Cuando Fernando se encontró solo abrió una mampara, y Elías, que estaba oculto, se presentó. La imagen del consejero áulico daba pavor. Estaba lívido; le temblaban los labios, secos por el calor de un aliento que sacaba del pecho el fuego de todos sus rencores. Crispaba los puños, y aun se hería con ellos en la frente, produciendo el sonido desapacible que resulta de la seca vibración de dos huesos que se chocan.
«¿Ves? -le dijo el Rey encendido de furor, y dando en el suelo una real patada, que estremeció la sala-. ¿Ves lo que ha pasado? ¿Oíste?

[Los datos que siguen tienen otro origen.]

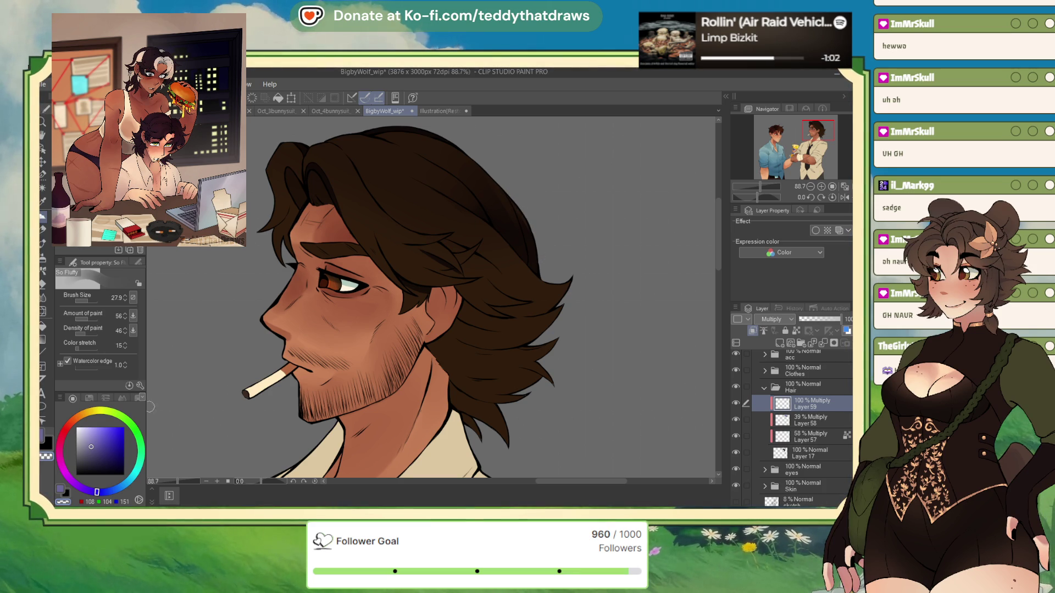
pyautogui.click(62, 489)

Vuelve a decirme que todo era cosa segura, que confiara en ti, que tú lo harías todo. ¡Ah, qué desgraciado soy! -añadió con desaliento-. ¡Que no encuentre yo un hombre! ¡Un hombre es lo que yo necesito, un hombre!».
-Señor -murmuró Elías, alejado del Rey como el perro que ha recibido un palo de su amo-. ¡Señor, nos han vendido!... ¡Ese sobrino mío, ese infame nos ha vendido!
-No -dijo Fernando con repentino acceso de ira-: tú, con tu imprudente conducta, me has comprometido. Ya ves, todo el mundo sabe que eres agente mío. ¿No viste cómo con buenas palabras me lo dijo Felíu? ¡Oh, le hubiera arrancado la lengua! ¡Tú me has vendido!
-Señor -replicó Coletilla, con voz en que había algo de llanto-; señor, traspasadme el corazón, pero no digáis que os he vendido. Yo no puedo venderos. Abofeteadme; escupidme, Señor, antes que decirme tal cosa... Vuestra causa ha sido siempre mi único pensamiento; a ella me he dedicado con toda la actividad de que soy capaz. Es que Dios, Señor, permite ciertas cosas; Dios pone a prueba nuestro temple y nuestro valor. No me culpéis a mí, señor; yo os he servido como un perro.
En aquel momento, podemos asegurarlo, Coletilla habría quedado muy satisfecho si Fernando hubiera cogido en su cobarde mano la espada augusta de sus mayores, atravesándole con ella. Pero Fernando no hizo tal cosa. Coletilla sintió todo el menosprecio de su amo, y aquel puntapié moral le lastimó más que una puñalada. El fanático realista hubiera visto con terror, pero no con asombro, que el Deseado le mandara colgar de una almena o le hiciera apoyar la cabeza sobre el tajo feudal para recibir el hachazo del verdugo. Acercose al Rey, se le arrodilló delante, y dijo con gran energía:
«Señor: yo os juro, en nombre de vuestros mayores, que esta derrota aparente que hemos sufrido no es más que el preludio de la gran victoria que ha de poner remate a nuestra empresa. ¡Yo os lo juro! Despreciad las alusiones de Felíu, despreciadlo todo. Seguid; sigamos. Los leales existen; sólo falta el primer paso. ¿Tropezamos esta noche? Mañana no tropezaremos: os respondo de ello, os lo juro».
Levantose lentamente; hizo una profunda reverencia, inclinándose lo más que pudo, y se dirigió a la puerta, volviendo el rostro varias veces a ver si el Rey le miraba. El Rey no le miró. Estaba muy ensimismado: de vez en cuando hería el suelo con el pie, ocultando la cabeza entre las manos sin decir palabra. Coletilla, desde la puerta, esperó una mirada del Deseado: no la consiguió, y fuese, sintiendo, al par de su concentrada rabia, dolorosa impresión de agravios y desconsuelo que le ponía en el corazón un dolor inaudito.